L’édition dans laquelle je les ai lus, et les lis encore aujourd’hui, est celle que ma mère m’a offerte étant enfant. France Loisirs avait réédité tout Marcel Pagnol à l’occasion de la sortie des films d’Yves Robert. Nous étions en 1990, j’avais 7 ans, et ces deux films, découverts avant les livres, furent un véritable choc. Encore aujourd’hui, je ne peux entendre la voix de Jean-Pierre Darras ni entendre les cigales de la musique de Vladimir Cosma sans avoir les larmes aux yeux. Ma mère m’offrit donc ces deux livres quelques semaines après. Ils me marquèrent assez pour qu’un an plus tard, en CM1, alors que Mme Pimond, ma maîtresse, commençait la dictée, je levai la main et reconnus, rien qu’à une seule phrase, La Gloire de mon père. Je le connaissais par cœur.

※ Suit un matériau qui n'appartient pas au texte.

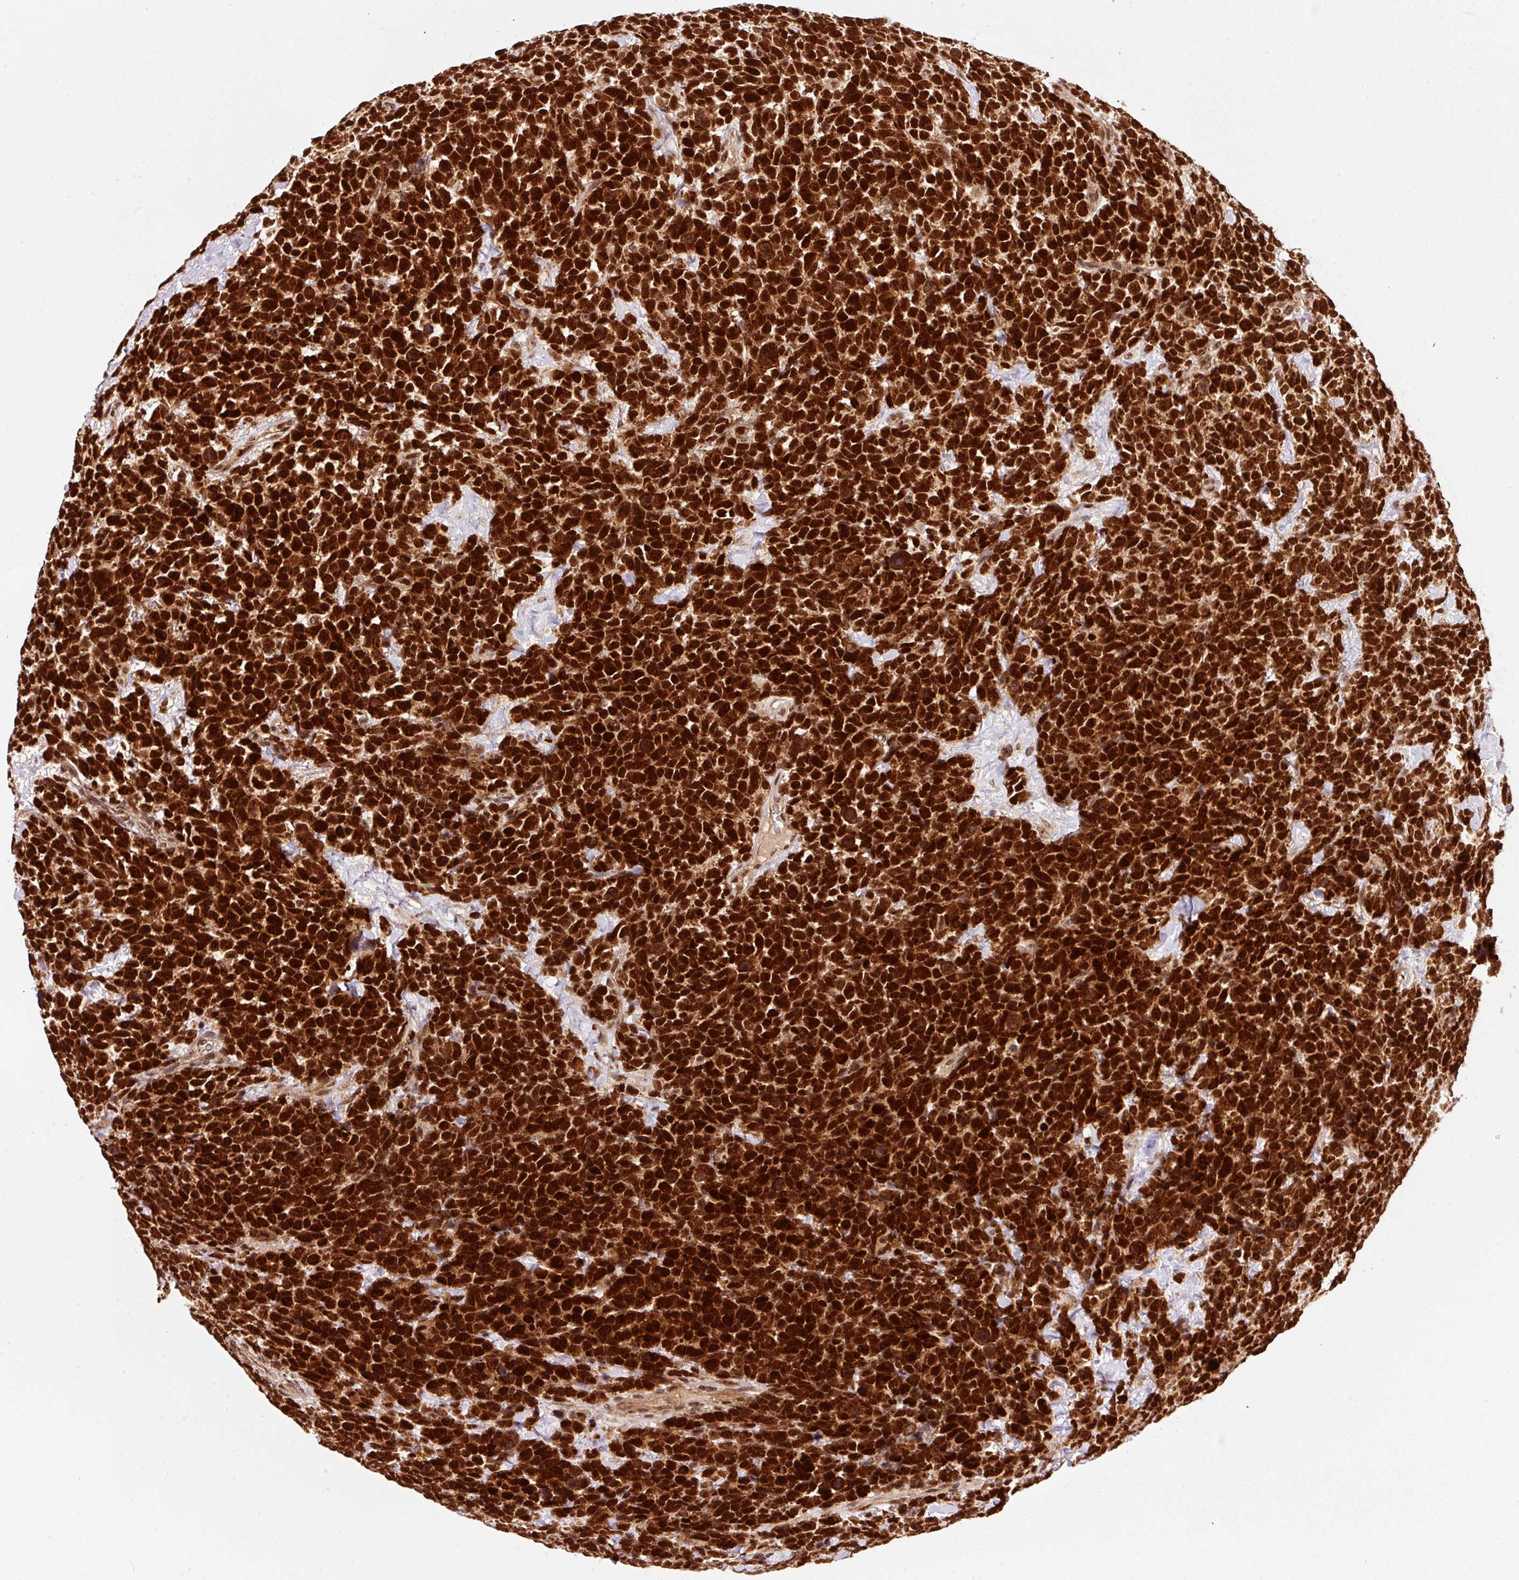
{"staining": {"intensity": "strong", "quantity": ">75%", "location": "nuclear"}, "tissue": "urothelial cancer", "cell_type": "Tumor cells", "image_type": "cancer", "snomed": [{"axis": "morphology", "description": "Urothelial carcinoma, High grade"}, {"axis": "topography", "description": "Urinary bladder"}], "caption": "Immunohistochemistry image of neoplastic tissue: human urothelial cancer stained using immunohistochemistry (IHC) shows high levels of strong protein expression localized specifically in the nuclear of tumor cells, appearing as a nuclear brown color.", "gene": "RFC4", "patient": {"sex": "female", "age": 82}}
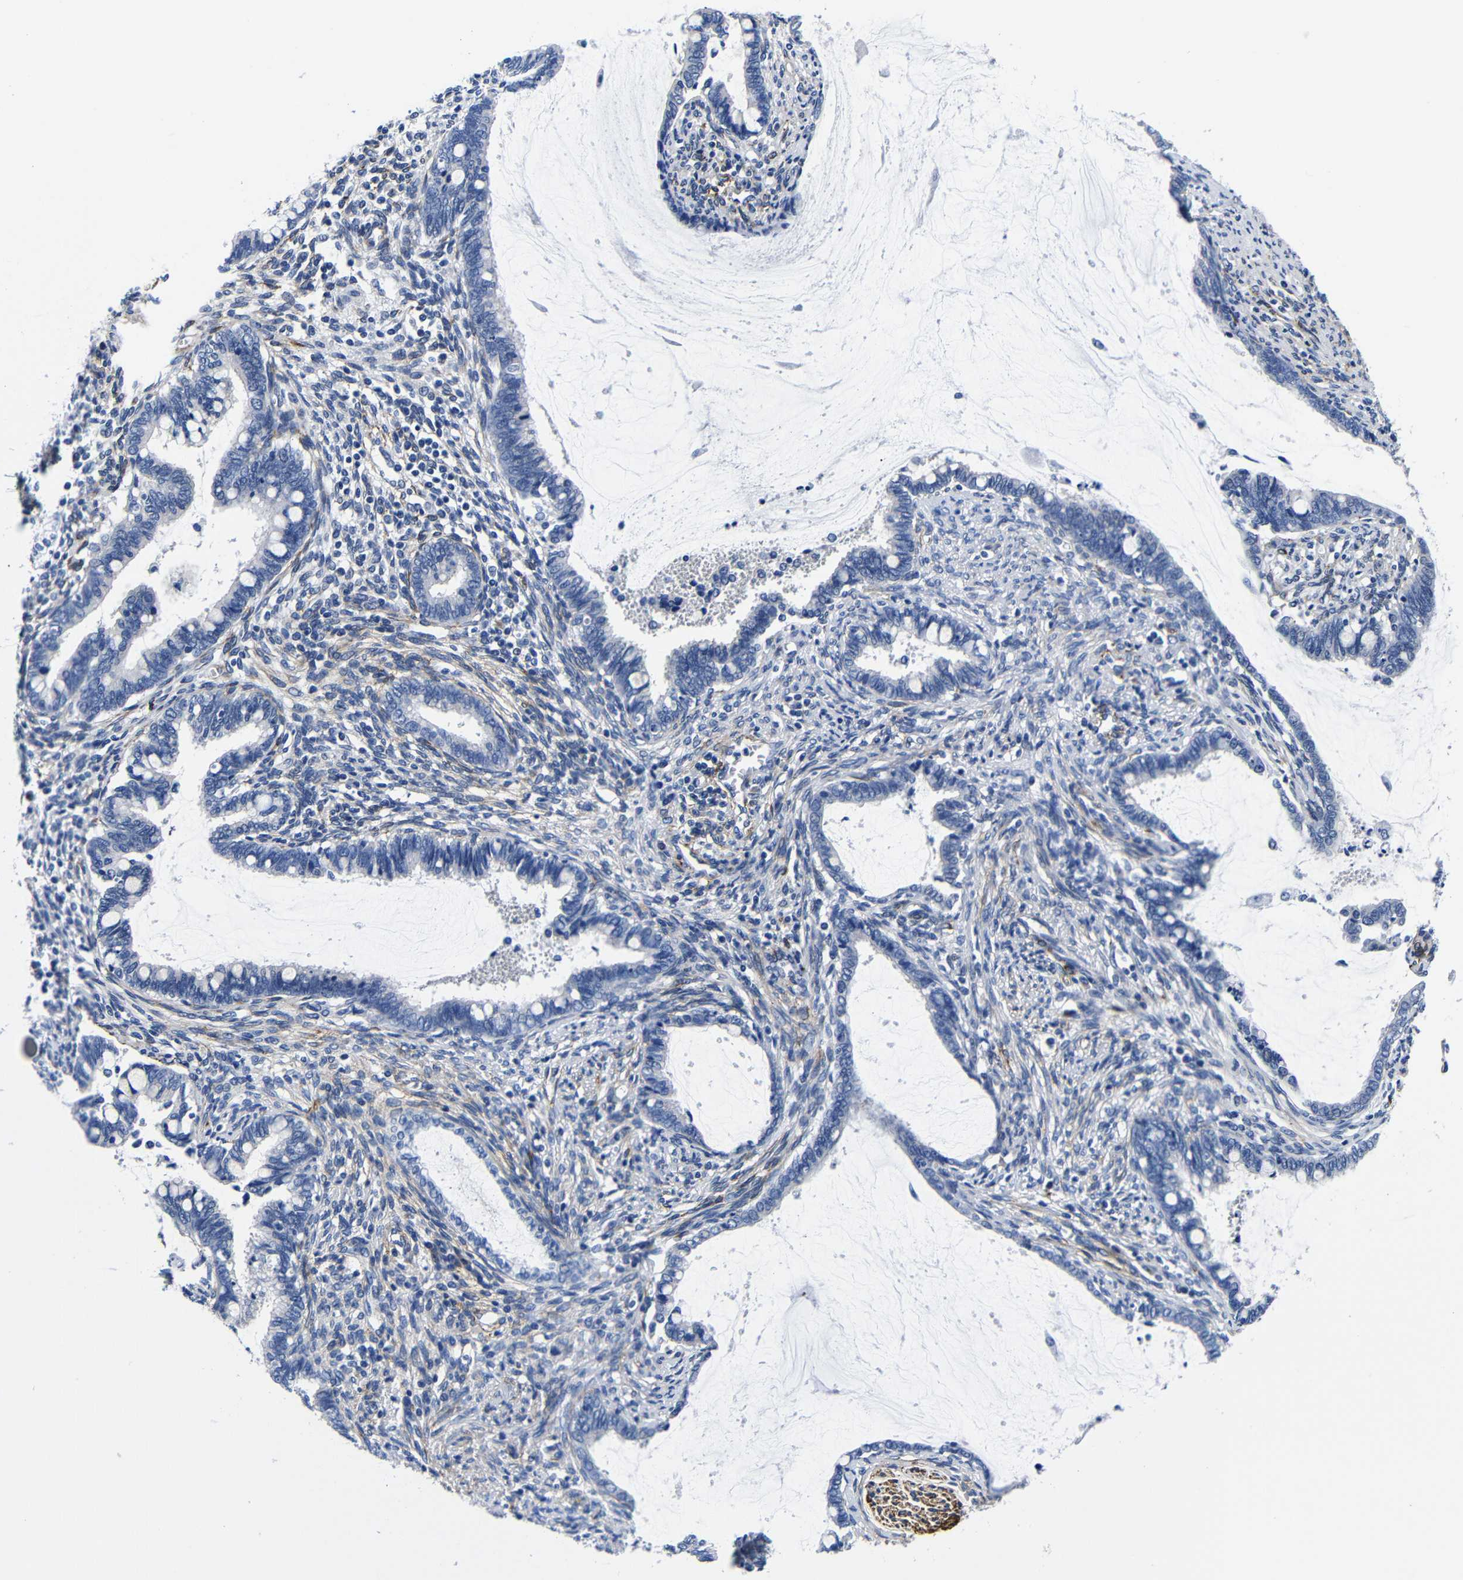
{"staining": {"intensity": "negative", "quantity": "none", "location": "none"}, "tissue": "cervical cancer", "cell_type": "Tumor cells", "image_type": "cancer", "snomed": [{"axis": "morphology", "description": "Adenocarcinoma, NOS"}, {"axis": "topography", "description": "Cervix"}], "caption": "High magnification brightfield microscopy of cervical adenocarcinoma stained with DAB (3,3'-diaminobenzidine) (brown) and counterstained with hematoxylin (blue): tumor cells show no significant expression.", "gene": "LRIG1", "patient": {"sex": "female", "age": 44}}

Pourquoi lire et faire lire La Gloire de mon père et Le Château de ma mère à vos enfants ?

De manière très simple, La Gloire de mon père et Le Château de ma mère sont une évocation subtile, émouvante, de l’enfance, du lien que nous entretenons avec nos parents, avec notre histoire familiale, mais aussi avec un territoire. Pagnol sait se mettre aussi bien à hauteur d’enfant que d’adulte, et cette alternance de point de vue fait tout l’humour et toute la sensibilité de ces récits. Il nous emmène dans les collines et conjugue le quotidien sur le mode de l’aventure éternelle. Tout est voyage, tout est découverte avec Marcel. L’aventure est en bas de chez nous, et il nous suffit d’ouvrir grand notre porte, notre cœur, ou un album des Pieds Nickelés, pour en prendre la mesure. Lire Pagnol avec ses enfants, c’est tisser un lien entre les générations, l’occasion de revenir dans cette ville au loin perdue où vous avez passé votre enfance, et d’évoquer, avec eux, vos propres souvenirs d’enfance !

Plonger dans les souvenirs d’enfance de Marcel Pagnol, c’est aussi le plaisir d’une langue raffinée et accessible, à l’image d’un petit garçon d’une nature rêveuse, qui a la passion des mots, et qui est curieux du monde des adultes. Même dans l’évocation des choses les plus simples de la vie, la langue de Pagnol se fait toujours poétique. Elle est chantante et gaie, quand elle ne se fait pas bouleversante, et c’est une façon très habile d’enrichir le lexique de vos enfants.

Enfin, et le plus important surtout, La Gloire de mon père, plus encore que Le Château de ma mère,  est une ode à la liberté. Désireux d’embrasser et de conquérir l’immense, superbe et inviolé territoire que sont les collines et dont il est tombé éperdument amoureux, Marcel, dont Robinson Crusoé est le héros préféré, fait l’expérience d’une symbiose entre un paysage et un âge de la vie. Tout à la revendication d’une patrie choisie, Pagnol nous rappelle ainsi que les premières amours sont souvent géographiques. Et que même enfermé, il ne convient qu’à nous, par la lecture, et par l’esprit, de parvenir à s’évader.

À partir de quel âge ?

Dès le CM2 pour de bons lecteurs, idéal dès la classe de cinquième.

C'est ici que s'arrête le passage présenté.